In [1]:
import heapq
from collections import defaultdict, Counter
#node class :This class represents a node in the Huffman tree. Each node stores a character (or None for internal nodes), its frequency, and references to its left and right children.
class Node:
    def __init__(self, char, freq):
        self.char = char
        self.freq = freq
        self.left = None
        self.right = None

    def __lt__(self, other):
        return self.freq < other.freq
#it calculates the frequency of each character in the input string using the Counter class from the collections module
def build_huffman_tree(data):
    freq_dict = Counter(data)
    # it creates a priority queue (min-heap) containing nodes for each character along with its frequency.
    priority_queue = [Node(char, freq) for char, freq in freq_dict.items()]
    # it repeatedly combines the two nodes with the lowest frequencies until only one node
    heapq.heapify(priority_queue)

    while len(priority_queue) > 1:
        left = heapq.heappop(priority_queue)
        right = heapq.heappop(priority_queue)
        merged = Node(None, left.freq + right.freq)
        merged.left = left
        merged.right = right
        heapq.heappush(priority_queue, merged)

    return priority_queue[0]
#This function generates Huffman codes for each character in the Huffman tree.
#It recursively traverses the Huffman tree from the root to each leaf
def generate_codes(root, code="", codes={}):
    if root is not None:
        if root.char is not None:
            codes[root.char] = code
        generate_codes(root.left, code + "0", codes)
        generate_codes(root.right, code + "1", codes)
    return codes

def huffman_encoding(data):
    if len(data) == 0:
        return "", None
    root = build_huffman_tree(data)
    codes = generate_codes(root)
    encoded_data = ''.join(codes[char] for char in data)
    return encoded_data, root

def huffman_decoding(encoded_data, root):
    if root is None:
        return ""
    decoded_data = ""
    current = root
    for bit in encoded_data:
        if bit == '0':
            current = current.left
        else:
            current = current.right
        if current.char is not None:
            decoded_data += current.char
            current = root
    return decoded_data

# Example usage:
data = "abracadabra"
encoded_data, tree = huffman_encoding(data)
print("Encoded data:", encoded_data)
decoded_data = huffman_decoding(encoded_data, tree)
print("Decoded data:", decoded_data)


Encoded data: 01111100101010001111100
Decoded data: abracadabra




Node class:

This class represents a node in the Huffman tree.
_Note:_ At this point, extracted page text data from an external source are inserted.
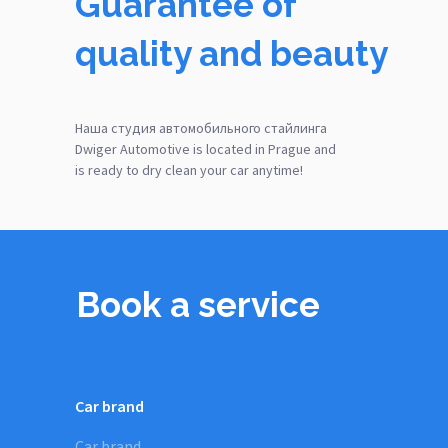
Guarantee of
quality and beauty
Наша студия автомобильного стайлинга
Dwiger Automotive is located in Prague and
is ready to dry clean your car anytime!
Book a service
Car brand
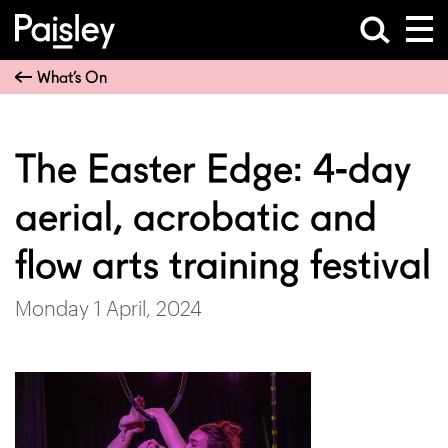
What’s On
The Easter Edge: 4-day
aerial, acrobatic and
flow arts training festival
Monday 1 April, 2024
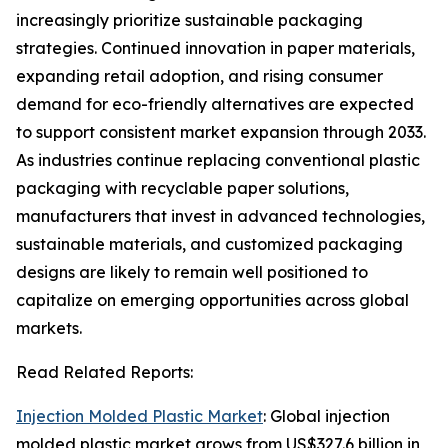
increasingly prioritize sustainable packaging
strategies. Continued innovation in paper materials,
expanding retail adoption, and rising consumer
demand for eco-friendly alternatives are expected
to support consistent market expansion through 2033.
As industries continue replacing conventional plastic
packaging with recyclable paper solutions,
manufacturers that invest in advanced technologies,
sustainable materials, and customized packaging
designs are likely to remain well positioned to
capitalize on emerging opportunities across global
markets.
Read Related Reports:
Injection Molded Plastic Market
: Global injection
molded plastic market grows from US$327.6 billion in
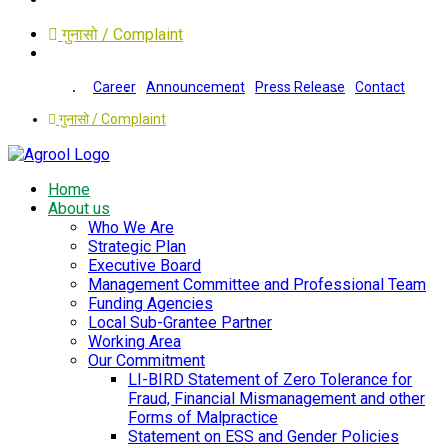
गुनासो / Complaint
Career
Announcement
Press Release
Contact
गुनासो / Complaint
Home
About us
Who We Are
Strategic Plan
Executive Board
Management Committee and Professional Team
Funding Agencies
Local Sub-Grantee Partner
Working Area
Our Commitment
LI-BIRD Statement of Zero Tolerance for
Fraud, Financial Mismanagement and other
Forms of Malpractice
Statement on ESS and Gender Policies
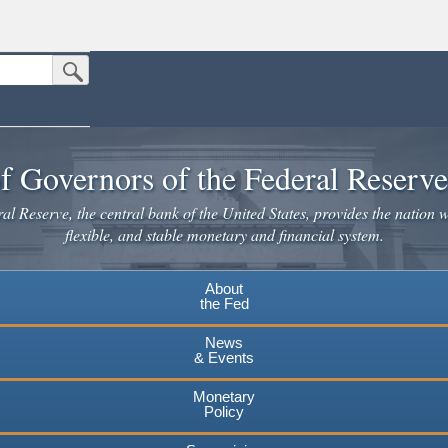
Submit Search Button
n the United States.
website. Share sensitive information only on official, secure websites.
f Governors of the Federal Reserv
l Reserve, the central bank of the United States, provides the nation w
flexible, and stable monetary and financial system.
About
the Fed
News
& Events
Monetary
Policy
Each node stores a character (or None for internal nodes), its frequency, and references to its left and right children.
build_huffman_tree(data) function:

This function builds the Huffman tree.
It takes the input data (a string) and follows the steps outlined in the explanation.
First, it calculates the frequency of each character in the input string using the Counter class from the collections module.
Then, it creates a priority queue (min-heap) containing nodes for each character along with its frequency.
Next, it repeatedly combines the two nodes with the lowest frequencies until only one node remains in the priority queue, which becomes the root of the Huffman tree.
Finally, it returns the root of the Huffman tree.
generate_codes(root, code="", codes={}) function:

This function generates Huffman codes for each character in the Huffman tree.
It recursively traverses the Huffman tree from the root to each leaf, assigning binary codes (0 or 1) to each edge.
Each character is assigned a unique binary code based on its position in the Huffman tree.
It returns a dictionary where each character is mapped to its corresponding Huffman code.
huffman_encoding(data) function:

This function encodes the input data using the Huffman codes generated from the Huffman tree.
It first checks if the input data is empty and returns an empty string if so.
It then builds the Huffman tree using the build_huffman_tree function.
Next, it generates Huffman codes for each character using the generate_codes function.
Finally, it encodes the input data by replacing each character with its corresponding Huffman code and returns the encoded data along with the root of the Huffman tree.
huffman_decoding(encoded_data, root) function:

This function decodes the encoded data using the provided Huffman tree.
It iterates through the encoded data, traversing the Huffman tree from the root to each leaf based on the encoded bits.
When it reaches a leaf node, it appends the corresponding character to the decoded data and resets the traversal back to the root.
It returns the decoded data.
Example usage:

An example string data = "abracadabra" is provided for demonstration.
The string is encoded using the huffman_encoding function, producing the encoded data and the root of the Huffman tree.
The encoded data is then decoded using the huffman_decoding function, and the original string is printed out.